Museum and cultural centre by Wutopia Lab, Shanghai – China

March 30th, 2017 by retail design blog

Perforated-aluminium screens zigzag around the walls of this cylindrical arts museum in Shanghai, which was designed by Wutopia Lab and features a 1970s-style rockery. Local architecture studio Wutopia Lab was asked to create the museum for the former manager of an enamelware factory, who wanted a space to showcase Chinese craft products – including metalware decorated with elaborate enamel patterns.

In response, the architects proposed creating a gallery space for the products accompanied by a coffee shop, a bed and breakfast, restaurant and other activity areas including a study and chess-playing rooms. To create the cultural centre named Eight Tenths Garden, the studio renovated a four-storey cylindrical hall attached to a two-storey-high building formerly used as a sales centre.

The perforated plates of white aluminium cladding the circular building, which the architects folded like the pleats of a fan, are intended to block views from the tranquil garden to the interior. “We use perforated aluminium plates folded in a fan-style to create a veil on the facade,” said the architects. “This veil is not the climate border, it has a glass curtain wall, a yard as well as a balcony behind,” they added.

“We created a blur between the facade and the climate border.” Another two buildings on the site enclose a triangular garden in the centre, which the architects landscaped to include a pool, small rockeries and stone bridges that emulate a 1970s park in the city. “We hoped to build a garden that pays tribute to the Shanghai street park from the 1970s, as well as to the local garden history,” said the architects.

A double-height gallery space occupies the first two levels of the circular-planned building.
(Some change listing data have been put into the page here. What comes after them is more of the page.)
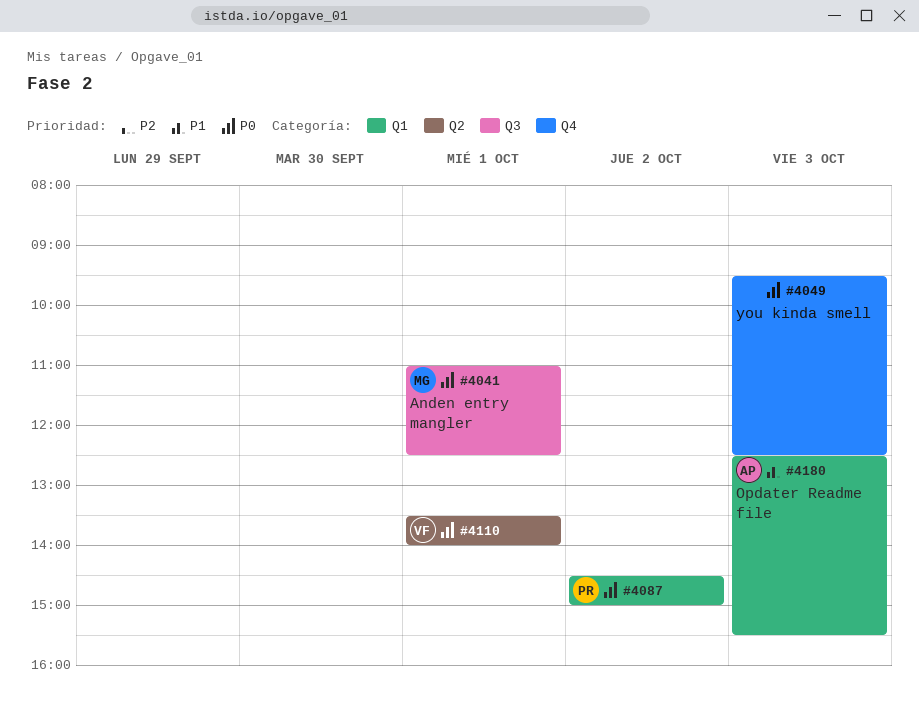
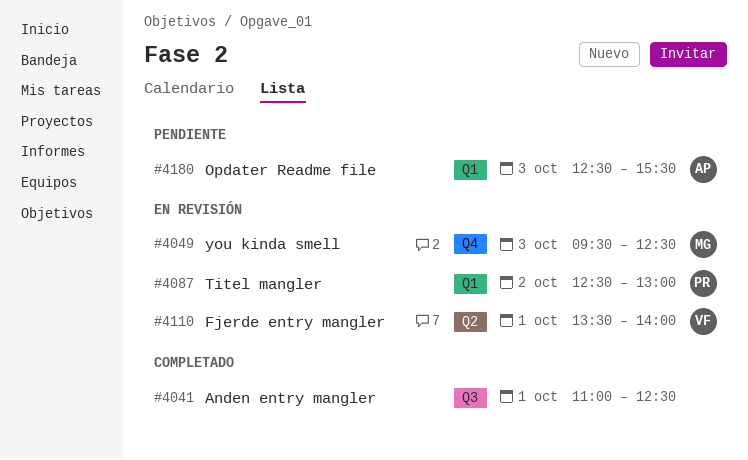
#4041, owner: MG -> none
#4049, owner: none -> MG
#4087, begins: 14:30 -> 12:30
#4087, ends: 15:00 -> 13:00

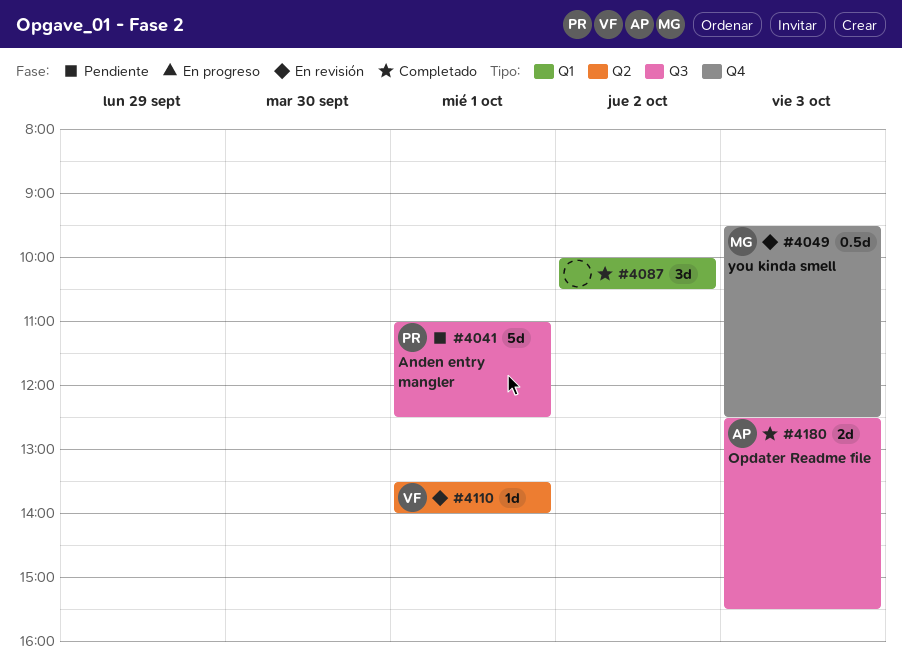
#4041, status: Completado -> Pendiente
#4041, owner: none -> PR
#4087, status: En revisión -> Completado
#4087, owner: PR -> none
#4087, begins: 12:30 -> 10:00
#4087, ends: 13:00 -> 10:30
#4180, status: Pendiente -> Completado
#4180, label: Q1 -> Q3

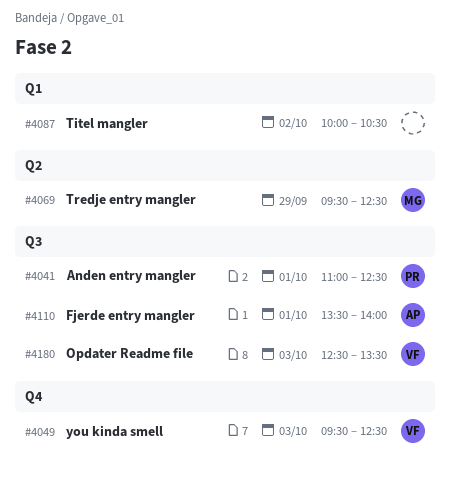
#4049, owner: MG -> VF
#4069: none -> present
#4110, owner: VF -> AP
#4110, label: Q2 -> Q3
#4180, owner: AP -> VF
#4180, ends: 15:30 -> 13:30

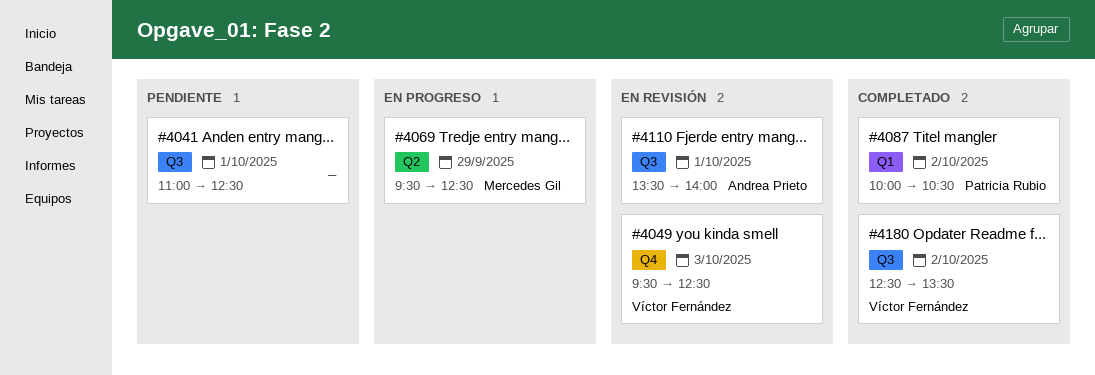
#4041, owner: Patricia Rubio -> none
#4087, owner: none -> Patricia Rubio
#4180, day: Oct 3 -> Oct 2

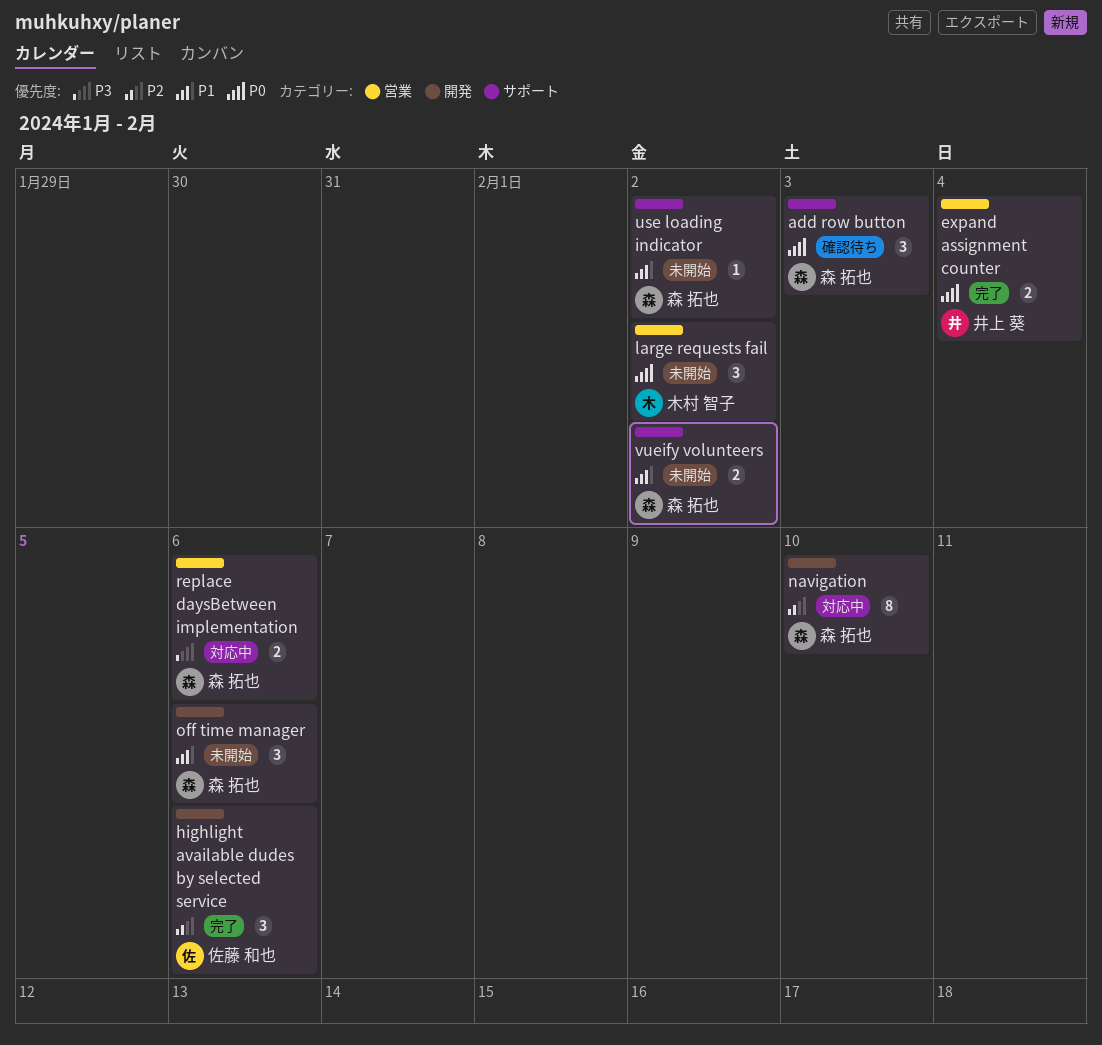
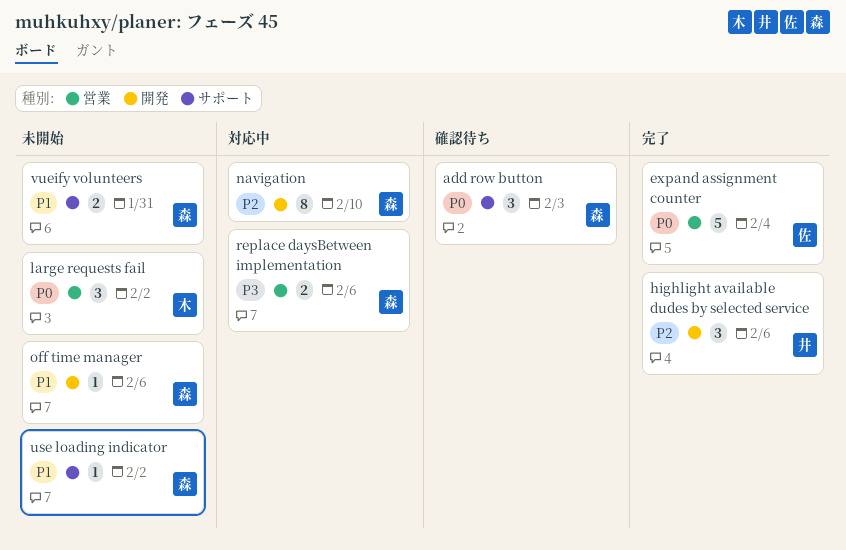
expand assignment counter, owner: 井上 葵 -> 佐藤 和也
expand assignment counter, estimate: 2 -> 5
highlight available dudes by selected service, owner: 佐藤 和也 -> 井上 葵
off time manager, estimate: 3 -> 1
vueify volunteers, due: Feb 2 -> Jan 31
Here, enamelware objects including cups, plates, basins and a bathtub are arranged around the outskirts of the space. The bed and breakfast bedrooms are located on the fourth floor, each with access to a private courtyard and a vegetable garden occupying the roof.

Offices placed on the third floor are occupied by the client’s son, who has started a contemporary brand for enamel products. Eight Tenths Gardens is one of a number of recently completed buildings featuring perforated metal facades. Other examples include a skinny Taiwanese townhouse, a commercial building in Japan and social housing in France.